Mais que le vent se lève – Bauduin-Cunq
Etang du Void du Fou (Xertigny)
Le Void du Fou, une propriété des Cheverney, était un bel étang de quatre hectares entouré d’une étroite bande de roseaux et couvert en partie de plaques de nénuphars où quantité de fleurs nacrées s’épanouissaient.
Hélène s’assit à proximité de la vanne, dans un petit espace herbeux, bordé, du côté de l’eau, de grosses pierres, entre lesquelles jaillissaient des gerbes de joncs vertes et drues. Sur les autres côtés, des noisetiers limitaient ce carré d’herbe. La chaussée était plantée de bouleaux et de hêtres. Des aulnes et des bouleaux ceinturaient l’étang. Sur la droite, une colline couverte de feuillus et de sapins faisait le gros dos, comme un chat somnolant qui se relèverait à demi.
La brise faisait frissonner les arbres, qui semblaient chuchoter entre eux, mais la surface de l’eau demeurait presque lisse. Parfois, cependant, la brise, devenant plus forte, ridait l’étang, intensifiait le murmure des frondaisons, soulevait des feuilles de nénuphars.
De temps à autre, une ou deux libellules passaient, comme affairées. Parfois aussi, un papillon faisait une apparition et se perdait dans la verdure.
Quelques feuilles sèches flottaient sur ce miroir d’un gris bleuté. Il arrivait qu’une d’elles, qui était en réalité une grenouille, se mît à bouger sans le secours de la brise.

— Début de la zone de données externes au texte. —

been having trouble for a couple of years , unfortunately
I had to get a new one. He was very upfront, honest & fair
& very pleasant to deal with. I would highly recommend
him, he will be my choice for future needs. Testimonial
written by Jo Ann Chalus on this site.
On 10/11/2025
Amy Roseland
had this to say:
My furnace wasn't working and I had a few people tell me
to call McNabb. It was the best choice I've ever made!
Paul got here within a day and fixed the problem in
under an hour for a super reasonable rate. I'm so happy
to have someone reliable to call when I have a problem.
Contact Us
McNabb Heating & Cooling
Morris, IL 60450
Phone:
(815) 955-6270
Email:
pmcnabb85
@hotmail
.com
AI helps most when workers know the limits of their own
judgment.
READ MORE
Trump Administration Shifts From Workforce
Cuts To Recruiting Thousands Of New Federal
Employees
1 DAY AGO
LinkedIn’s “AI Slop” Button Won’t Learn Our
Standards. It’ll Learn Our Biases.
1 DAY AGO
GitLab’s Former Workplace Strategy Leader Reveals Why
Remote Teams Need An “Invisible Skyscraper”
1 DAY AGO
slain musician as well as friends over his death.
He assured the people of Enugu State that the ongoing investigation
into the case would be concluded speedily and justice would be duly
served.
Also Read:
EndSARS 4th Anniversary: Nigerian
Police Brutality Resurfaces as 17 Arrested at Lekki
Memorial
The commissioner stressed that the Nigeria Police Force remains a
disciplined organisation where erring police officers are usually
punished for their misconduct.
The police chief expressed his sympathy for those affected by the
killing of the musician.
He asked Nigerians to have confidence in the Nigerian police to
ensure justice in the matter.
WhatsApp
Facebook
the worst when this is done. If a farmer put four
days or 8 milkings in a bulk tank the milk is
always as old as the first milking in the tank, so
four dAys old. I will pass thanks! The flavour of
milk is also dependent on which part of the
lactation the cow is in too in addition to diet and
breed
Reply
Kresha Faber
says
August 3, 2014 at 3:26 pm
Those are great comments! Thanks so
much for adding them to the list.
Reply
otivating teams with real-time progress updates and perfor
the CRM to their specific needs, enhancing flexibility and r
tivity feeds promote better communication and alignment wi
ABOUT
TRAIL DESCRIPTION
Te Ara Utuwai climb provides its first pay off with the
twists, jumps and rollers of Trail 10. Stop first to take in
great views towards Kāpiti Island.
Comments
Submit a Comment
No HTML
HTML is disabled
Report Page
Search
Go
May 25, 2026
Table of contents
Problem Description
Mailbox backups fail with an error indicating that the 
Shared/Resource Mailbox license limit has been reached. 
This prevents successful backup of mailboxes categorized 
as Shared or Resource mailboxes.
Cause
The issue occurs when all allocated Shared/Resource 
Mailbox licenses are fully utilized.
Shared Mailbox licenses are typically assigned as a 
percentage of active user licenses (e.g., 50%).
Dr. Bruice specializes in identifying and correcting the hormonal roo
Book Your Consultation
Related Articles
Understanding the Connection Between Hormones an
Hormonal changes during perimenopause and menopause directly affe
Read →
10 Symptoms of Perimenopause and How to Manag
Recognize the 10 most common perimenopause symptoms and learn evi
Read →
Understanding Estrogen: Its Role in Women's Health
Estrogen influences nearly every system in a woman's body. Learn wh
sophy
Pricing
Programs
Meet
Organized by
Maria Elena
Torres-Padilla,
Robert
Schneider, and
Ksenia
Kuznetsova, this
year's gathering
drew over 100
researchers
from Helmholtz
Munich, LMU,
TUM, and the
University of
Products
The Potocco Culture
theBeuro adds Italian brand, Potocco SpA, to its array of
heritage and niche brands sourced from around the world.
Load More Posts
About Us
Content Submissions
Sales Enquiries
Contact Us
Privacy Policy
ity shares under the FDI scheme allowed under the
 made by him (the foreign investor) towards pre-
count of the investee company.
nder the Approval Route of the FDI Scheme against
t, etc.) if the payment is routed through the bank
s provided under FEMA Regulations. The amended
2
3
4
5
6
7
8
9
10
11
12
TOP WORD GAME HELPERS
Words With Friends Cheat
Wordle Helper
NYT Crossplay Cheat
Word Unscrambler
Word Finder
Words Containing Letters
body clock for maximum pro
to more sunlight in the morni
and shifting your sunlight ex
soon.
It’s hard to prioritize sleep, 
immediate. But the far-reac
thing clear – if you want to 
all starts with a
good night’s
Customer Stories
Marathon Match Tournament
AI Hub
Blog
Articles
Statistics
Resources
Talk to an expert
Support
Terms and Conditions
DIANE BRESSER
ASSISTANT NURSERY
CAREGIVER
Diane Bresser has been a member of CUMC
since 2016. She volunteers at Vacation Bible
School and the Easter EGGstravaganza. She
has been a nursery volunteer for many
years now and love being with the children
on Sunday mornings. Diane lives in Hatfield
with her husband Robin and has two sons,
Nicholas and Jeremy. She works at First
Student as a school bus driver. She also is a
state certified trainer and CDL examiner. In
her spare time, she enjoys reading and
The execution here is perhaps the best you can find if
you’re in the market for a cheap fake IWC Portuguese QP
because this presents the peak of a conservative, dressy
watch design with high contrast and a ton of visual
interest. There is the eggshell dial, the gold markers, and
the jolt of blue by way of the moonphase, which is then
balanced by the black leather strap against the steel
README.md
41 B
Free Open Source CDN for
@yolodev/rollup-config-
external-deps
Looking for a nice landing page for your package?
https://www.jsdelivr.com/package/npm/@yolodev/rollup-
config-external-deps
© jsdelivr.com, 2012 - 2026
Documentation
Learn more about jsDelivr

Quelquefois, une carpe surgissait, en un scintillement d’argent, ou une grenouille sautait d’une feuille de nénuphar à une autre.
Deux poules d’eau partirent sur la gauche. Elles allèrent se poser très loin de la chaussée, dans les nénuphars, près des roseaux. Hélène chercha, avec ses jumelles, à les découvrir dans leur retraite, mais en vain.
Puis ce fut un ramier qui passa, pour aller se percher dans un boqueteau.
Une guêpe sembla se baigner et se désaltérer, et reprit son vol.
Quantité de grenouilles répondirent à une de leurs congénères, comme si elle était leur chef de choeurs. Ce fut un concert d’une minute. Oh! à peine. Il cessa brusquement.
Marie-Thérèse Baudouin-Cunq, Pages choisies, écrivains vosgiens d’aujourd’hui, Épinal, Editions du sapin d’or, 1969.